COMUNICATO
Parità, diritti e partecipazione

Emilia-Romagna. La Giornata della partecipazione sarà il 29 gennaio: comunità locali e territori al centro

Data e programma sono stati presentanti nel corso della commissione Statuto presieduta da Emma Petitti

Giovedì 29 gennaio si terrà la “Giornata della partecipazione 2026“, il tradizionale appuntamento annuale della Regione Emilia-Romagna dedicato al confronto pubblico sulle trasformazioni della democrazia partecipativa e sul ruolo dei territori. Quest’edizione è dedicata a “La partecipazione fluida: intermittente, tematica, spesso legata a problemi e a contesti di prossimità, che si affianca alle forme tradizionali di partecipazione, chiedendo strumenti nuovi, tempi più flessibili e linguaggi capaci di includere.

Data e programma sono stati comunicati dal direttore generale dell’Assemblea legislativa Andrea Orlando e da Michele D’Alena, intervenuto in rappresentanza del Capo di Gabinetto della giunta, nel corso della commissione Statuto presieduta da Emma Petitti. A fare gli onori di casa sarà il presidente dell’Assemblea legislativa Maurizio Fabbri, mentre le conclusioni saranno del presidente della Regione Michele de Pascale. Previsti anche gli interventi di Petitti, di numerosi assessori ed esperti della materia.

“Si tratta di un appuntamento molto importante perché le istituzioni sono chiamate a intercettare e accompagnare queste energie diffuse, evitando che si disperdano, e a costruire cornici pubbliche capaci di dare continuità all’impegno civico, rafforzando la fiducia e la qualità delle decisioni collettive”, spiega la presidente Petitti.

Sempre sul tema partecipazione, la commissione Statuto ha ascoltato Claudia Tubertini, professore associato di diritto amministrativo dell’Università di Ferrara, che, numeri alla mano e forte delle esperienze di questi anni, ha spiegato qual è il ruolo della Regione nella promozione della partecipazione amministrativa e democratica.

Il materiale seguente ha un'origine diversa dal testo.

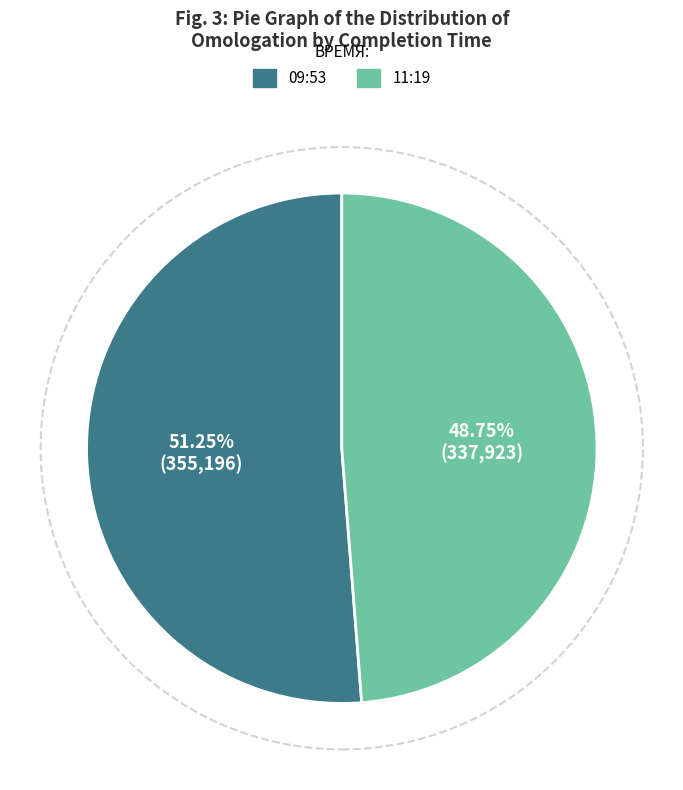

To the nearest percent, what is the average slice percentage?

50%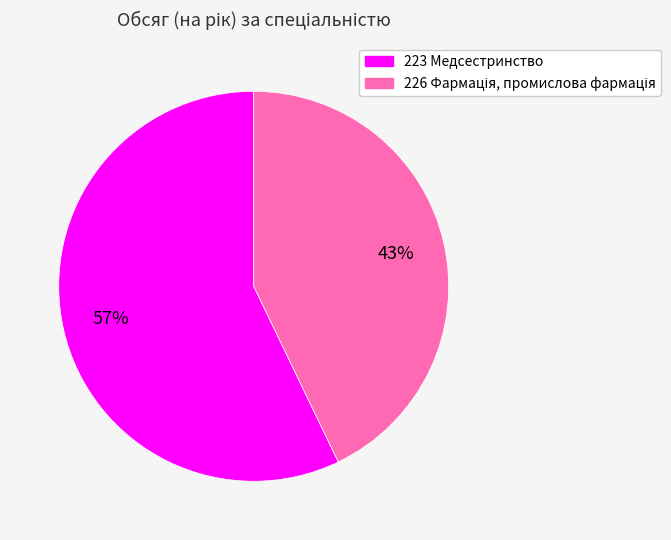

What is the majority slice?

223 Медсестринство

Nel corso del dibattito i consiglieri di centrosinistra hanno elogiato quanto fatto dalla Regione in questi anni e hanno invitato a rendere sempre più facili le attività legate alla partecipazione sotto l’aspetto della burocrazia. Tema, quest’ultimo, condiviso anche dal centrodestra, i cui consiglieri hanno sottolineato anche come spesso le attività di partecipazione siano più di facciata che di sostanza.

Il dibattito fra i consiglieri

Per Eleonora Proni (Pd) “la Giornata della partecipazione si annuncia con un programma molto interessante, così come sono significative le cose fatte in questi anni dalla Regione su questo tema. Ora occorre rendere sempre più accessibile la parte burocratica a cittadini, associazioni e istituzioni”.

Paolo Trande (Avs) ha ricordato come “si stia affrontando il problema di come dare risposta alla crisi della democrazia rappresentativa che viviamo dall’inizio di questo nuovo secolo. Fino a tempi recenti la risposta è stata contrapporre la democrazia rappresentativa a quella partecipativa, ora si comincia a capire che queste vanno integrate. In sintesi, il tema è aumentare la base sociale di chi compie le scelte”.

Barbara Lori (Pd) ha sottolineato come “la partecipazione possa aiutare molte realtà, Comuni e terzo settore in primo luogo, per contrastare le diseguaglianze. Per questo dobbiamo avere strumenti sempre più affinati e alla portata di tutti”.

Per Giovanni Gordini (Civici) “la partecipazione va collegata alla promozione della democrazia”.

Marco Mastacchi (Rete civica) ha invitato a “non cadere nel tranello delle operazioni di facciata o nel fatto che alcune piattaforme on line diventino degli sfogatoi, richiamando alla necessità di superare le difficoltà burocratiche”.

Francesco Sassone (FdI) ha sottolineato come “partendo da cose avvenute a Bologna non posso che registrare come la partecipazione spesso sia solo una serie di eventi di facciata. Troppo di frequente non si ascoltano realmente le persone e non si gestiscono quelle situazioni in cui, una volta consultate, le persone dicano cose diverse da quelle che le istituzioni si aspetterebbero. Il vero rischio è che ci sia un effetto delusione che allontana i cittadini dalle istituzioni invece di avvicinarli”.